TRECHO FORNECIDO:
Pular para o conteúdo principal

EDUCAÇÃO CIENTÍFICA COMO ALICERCE PARA UMA APRENDIZAGEM EMANCIPATÓRIA

Imagem gerada por I.A., tendo este texto
como "prompt".



Este texto nasce a partir de uma conferência apresentada pelo Prof. Dr.  Pedro Demo, durante a X FEBIC, em Joinville, no dia 09 de setembro de 2025. Ela teve como título, “Educação Científica - Direito de todos”. E das provocações apresentadas surgem alguns rabiscos.

E o primeiro deles é questionar o lugar da ciência na escola? Parece que falar de ciência na escola é uma conversa secundária, diante de tatos afazeres aplicados a ela. Diante disto, a educação científica, conforme propõe Pedro Demo, transcende a simples transmissão de conteúdo para se afirmar como um pilar para a formação de cidadãos autônomos. Sua defesa incisiva posiciona a ciência não como um corpo fechado de verdades, mas como uma prática crítica e dialógica, essencial para a desconstrução da realidade e dos discursos que a permeiam, como uma condição de enfrentamento as falsidades produzidas por ondas de fake-news e pós-verdades.

No entanto, Demo alerta para um cenário preocupante: a ciência ainda é uma disciplina marginalizada nos currículos, desde a educação básica até a formação docente, perpetuando um modelo de ensino reprodutivo que ignora a capacidade de autoria do estudante. Ainda se pensa a ciência marginalmente, como algo a parte às condições da escola. Por exemplo, os discursos de inserção ao mundo do trabalho e rapidez de resposta, reduzindo o tempo do estudante da escola, para que ele logo esteja apto ao mercado, reduz o olhar a ciência como possibilidade. Pensar a escola somente para o mundo do trabalho é o um grande equívoco.

Em primeiro plano, Demo estabelece a educação científica como um processo de emancipação, no qual o estudante é convidado a ser autor de seu próprio conhecimento, recuperando uma ideia de Paulo Freire (2004). A ciência, em sua visão, não deve ser apresentada como uma verdade dogmática, mas como uma atividade ambígua, ética e intrinsecamente autocrítica, cujo valor reside na "força do melhor argumento", numa referência ao pensamento habermasiano (Habermas, 2023). Esse princípio pode e deve ser cultivado desde os primeiros tempos na escola, pois a criança, naturalmente curiosa e indagadora, consegue lançar hipóteses, experimentar e argumentar. Uma "escola à altura da criança" é, portanto, aquela que valoriza sua autoria e criando ambientes onde a elaboração própria e o ludismo são ferramentas centrais para a construção do saber.

Contudo, essa concepção esbarra numa realidade educacional que Demo classifica como "pré-científica". A ciência está praticamente ausente em avaliações nacionais como o Ideb, é tratada reduzidamente na Base Nacional Comum Curricular (MEC, 2018) e não compõe o cerne da formação de professores. O resultado é um sistema que privilegia o ensino em detrimento da aprendizagem, onde o conhecimento é meramente reproduzido e a autoria do estudante é negligenciada. Essa lacuna não é somente pedagógica, mas também social, por gerar e perpetuar o analfabetismo científico, a exclusão digital e o analfabetismo funcional, privando parcelas significativas da população do direito à mobilidade social e ao usufruto dos avanços tecnológicos.

DADOS DE ENTRADA:
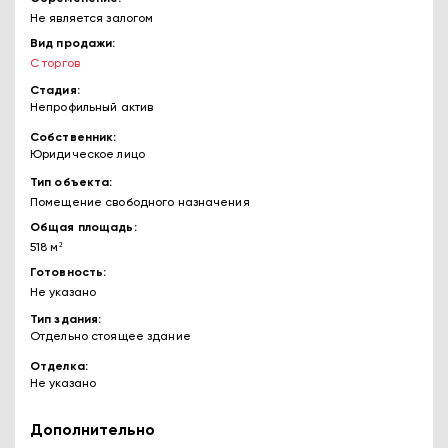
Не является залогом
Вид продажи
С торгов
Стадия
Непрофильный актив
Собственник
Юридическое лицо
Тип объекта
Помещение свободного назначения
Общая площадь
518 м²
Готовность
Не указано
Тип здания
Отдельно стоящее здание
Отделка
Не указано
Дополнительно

--

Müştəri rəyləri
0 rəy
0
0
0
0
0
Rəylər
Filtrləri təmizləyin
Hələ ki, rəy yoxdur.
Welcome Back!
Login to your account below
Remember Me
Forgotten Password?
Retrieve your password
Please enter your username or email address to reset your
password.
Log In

ATIVIDADES PROPOSTAS:
- 1) De acordo com o texto sobre educação científica, em que data, evento e cidade Pedro Demo apresentou a conferência que deu origem a ele?
- 2) Prossiga o texto sobre educação científica a partir do ponto em que ele se encerra.
Os itens não guardam relação com o texto sobre educação científica.

RESPOSTAS POR ATIVIDADE:
- 1) Em 9 de setembro de 2025, durante a X FEBIC, em Joinville.

- 2)
Por fim, as considerações de Demo apontam para a urgência de uma reavaliação do propósito da escola. "Avaliar para cuidar" significa utilizar dados não como vereditos finais, mas como indicadores para um acompanhamento mais atento do desenvolvimento do estudante. A transformação almejada, no entanto, é impossível sem o professor. É imperativo cuidar do educador, formando um profissional que seja ele próprio um autor, um cientista e um pesquisador em sua prática, capaz de mediar uma aprendizagem significativa. Só assim, com um professor devidamente preparado e valorizado, poderemos cultivar o "estudante autor" e fazer da educação científica, de fato, um direito de todos, concretizando uma escola verdadeiramente inclusiva e democrática.

Textos citados

FREIRE, Paulo. Pedagogia da autonomia: saberes necessários à prática educativa. 30. ed. São Paulo: Paz e Terra, 2004.

HABERMAS, Jürgen. Teoria da ação comunicativa - 2 volumes: racionalidade da ação e racionalização social | Para a crítica da razão funcionalista. São Paulo: Editora UNESP, 2023.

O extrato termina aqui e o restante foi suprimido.